Work request
Would you restate every entry that follows, word for word, and leave out the pictures?

Saved entries
============

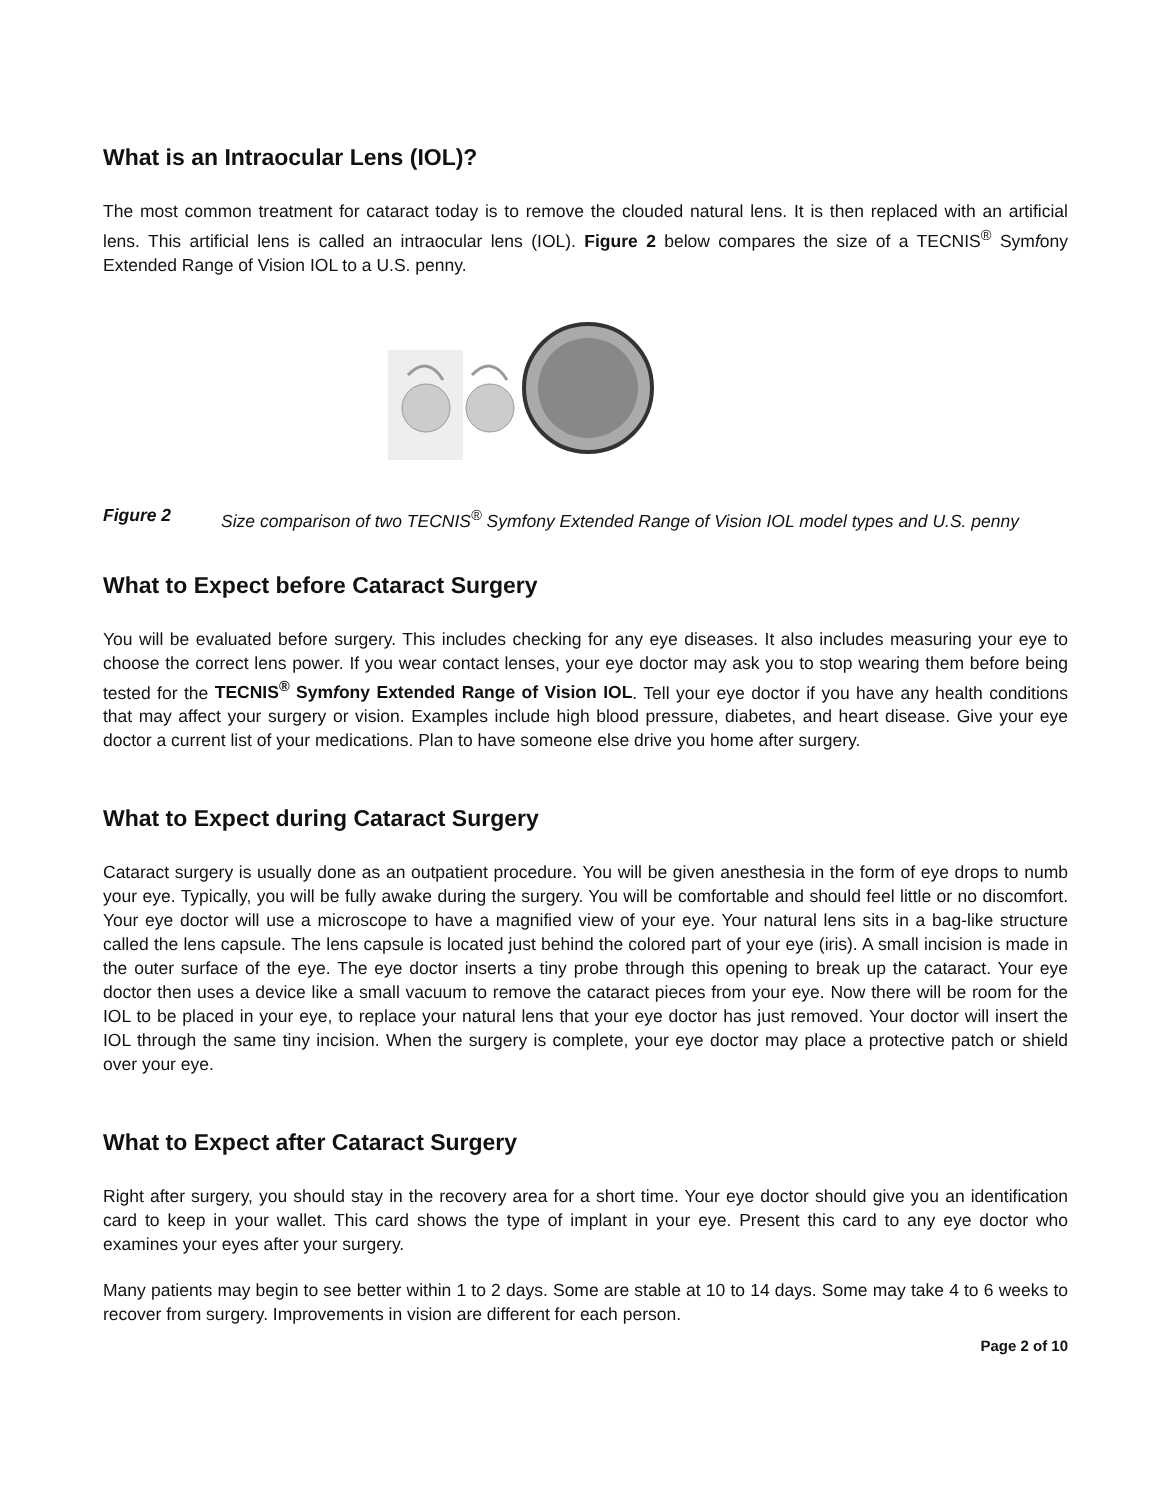What is an Intraocular Lens (IOL)?
The most common treatment for cataract today is to remove the clouded natural lens. It is then replaced with an artificial lens. This artificial lens is called an intraocular lens (IOL). Figure 2 below compares the size of a TECNIS<sup>®</sup> Symfony Extended Range of Vision IOL to a U.S. penny.
Figure 2 Size comparison of two TECNIS<sup>®</sup> Symfony Extended Range of Vision IOL model types and U.S. penny
What to Expect before Cataract Surgery
You will be evaluated before surgery. This includes checking for any eye diseases. It also includes measuring your eye to choose the correct lens power. If you wear contact lenses, your eye doctor may ask you to stop wearing them before being tested for the TECNIS<sup>®</sup> Symfony Extended Range of Vision IOL. Tell your eye doctor if you have any health conditions that may affect your surgery or vision. Examples include high blood pressure, diabetes, and heart disease. Give your eye doctor a current list of your medications. Plan to have someone else drive you home after surgery.
What to Expect during Cataract Surgery
Cataract surgery is usually done as an outpatient procedure. You will be given anesthesia in the form of eye drops to numb your eye. Typically, you will be fully awake during the surgery. You will be comfortable and should feel little or no discomfort. Your eye doctor will use a microscope to have a magnified view of your eye. Your natural lens sits in a bag-like structure called the lens capsule. The lens capsule is located just behind the colored part of your eye (iris). A small incision is made in the outer surface of the eye. The eye doctor inserts a tiny probe through this opening to break up the cataract. Your eye doctor then uses a device like a small vacuum to remove the cataract pieces from your eye. Now there will be room for the IOL to be placed in your eye, to replace your natural lens that your eye doctor has just removed. Your doctor will insert the IOL through the same tiny incision. When the surgery is complete, your eye doctor may place a protective patch or shield over your eye.
What to Expect after Cataract Surgery
Right after surgery, you should stay in the recovery area for a short time. Your eye doctor should give you an identification card to keep in your wallet. This card shows the type of implant in your eye. Present this card to any eye doctor who examines your eyes after your surgery.
Many patients may begin to see better within 1 to 2 days. Some are stable at 10 to 14 days. Some may take 4 to 6 weeks to recover from surgery. Improvements in vision are different for each person.
Page 2 of 10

============

Problem solution
What is an Intraocular Lens (IOL)?
The most common treatment for cataract today is to remove the clouded natural lens. It is then replaced with an artificial lens. This artificial lens is called an intraocular lens (IOL). Figure 2 below compares the size of a TECNIS<sup>®</sup> Symfony Extended Range of Vision IOL to a U.S. penny.
Figure 2 Size comparison of two TECNIS<sup>®</sup> Symfony Extended Range of Vision IOL model types and U.S. penny
What to Expect before Cataract Surgery
You will be evaluated before surgery. This includes checking for any eye diseases. It also includes measuring your eye to choose the correct lens power. If you wear contact lenses, your eye doctor may ask you to stop wearing them before being tested for the TECNIS<sup>®</sup> Symfony Extended Range of Vision IOL. Tell your eye doctor if you have any health conditions that may affect your surgery or vision. Examples include high blood pressure, diabetes, and heart disease. Give your eye doctor a current list of your medications. Plan to have someone else drive you home after surgery.
What to Expect during Cataract Surgery
Cataract surgery is usually done as an outpatient procedure. You will be given anesthesia in the form of eye drops to numb your eye. Typically, you will be fully awake during the surgery. You will be comfortable and should feel little or no discomfort. Your eye doctor will use a microscope to have a magnified view of your eye. Your natural lens sits in a bag-like structure called the lens capsule. The lens capsule is located just behind the colored part of your eye (iris). A small incision is made in the outer surface of the eye. The eye doctor inserts a tiny probe through this opening to break up the cataract. Your eye doctor then uses a device like a small vacuum to remove the cataract pieces from your eye. Now there will be room for the IOL to be placed in your eye, to replace your natural lens that your eye doctor has just removed. Your doctor will insert the IOL through the same tiny incision. When the surgery is complete, your eye doctor may place a protective patch or shield over your eye.
What to Expect after Cataract Surgery
Right after surgery, you should stay in the recovery area for a short time. Your eye doctor should give you an identification card to keep in your wallet. This card shows the type of implant in your eye. Present this card to any eye doctor who examines your eyes after your surgery.
Many patients may begin to see better within 1 to 2 days. Some are stable at 10 to 14 days. Some may take 4 to 6 weeks to recover from surgery. Improvements in vision are different for each person.
Page 2 of 10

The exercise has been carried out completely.